To make it easier for us to identify the highest number of comments per post, we will swap the order of the columns as well as sort in descending order.

In [19]:
swap_avg_by_hour = []

for row in avg_by_hour:
    swap_avg_by_hour.append([row[1],row[0]])

print(swap_avg_by_hour)

sorted_swap = sorted(swap_avg_by_hour,reverse =True)

[[5.5777777777777775, '09'], [14.741176470588234, '13'], [13.440677966101696, '10'], [13.233644859813085, '14'], [16.796296296296298, '16'], [7.985294117647059, '23'], [9.41095890410959, '12'], [11.46, '17'], [38.5948275862069, '15'], [16.009174311926607, '21'], [21.525, '20'], [23.810344827586206, '02'], [13.20183486238532, '18'], [7.796296296296297, '03'], [10.08695652173913, '05'], [10.8, '19'], [11.383333333333333, '01'], [6.746478873239437, '22'], [10.25, '08'], [7.170212765957447, '04'], [8.127272727272727, '00'], [9.022727272727273, '06'], [7.852941176470588, '07'], [11.051724137931034, '11']]


In [20]:
print("Top 5 Hours for 'Ask HN' Comments")
for avg, hr in sorted_swap[:5]:
    print(
        "{}: {:.2f} average comments per post".format(
            dt.datetime.strptime(hr, "%H").strftime("%H:%M"),avg
        )
    )

Top 5 Hours for 'Ask HN' Comments
15:00: 38.59 average comments per post
02:00: 23.81 average comments per post
20:00: 21.52 average comments per post
16:00: 16.80 average comments per post
21:00: 16.01 average comments per post


From this, we can see that 3PM is the best time for Ask posts to gather the most number of comments.

# Conclusion
We compared the number of comments between Ask and Show posts on Hacker News in Part 1 and identified the best hour to post an Ask post to gather the most comments.

From the above analysis, we can see that on Hacker News, there are generally more comments on Ask posts compared to Show posts.
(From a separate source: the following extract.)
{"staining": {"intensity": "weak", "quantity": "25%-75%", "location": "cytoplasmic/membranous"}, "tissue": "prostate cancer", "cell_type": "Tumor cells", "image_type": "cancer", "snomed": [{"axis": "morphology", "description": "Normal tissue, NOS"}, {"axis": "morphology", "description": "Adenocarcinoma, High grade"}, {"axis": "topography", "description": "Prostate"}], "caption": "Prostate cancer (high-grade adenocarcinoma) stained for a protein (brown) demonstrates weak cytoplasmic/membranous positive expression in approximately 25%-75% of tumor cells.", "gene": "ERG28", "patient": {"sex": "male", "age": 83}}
In addition, for Ask posts, the best posting time for them to be answered or to generate any comments is 15:00/3PM.

Moving forward, we can conduct the same analysis for the Other posts in Part 1, to determine if there are any other subtype of posts not covered in this project that also generate more points. We can also do the same analysis in Part 2 but for days or months.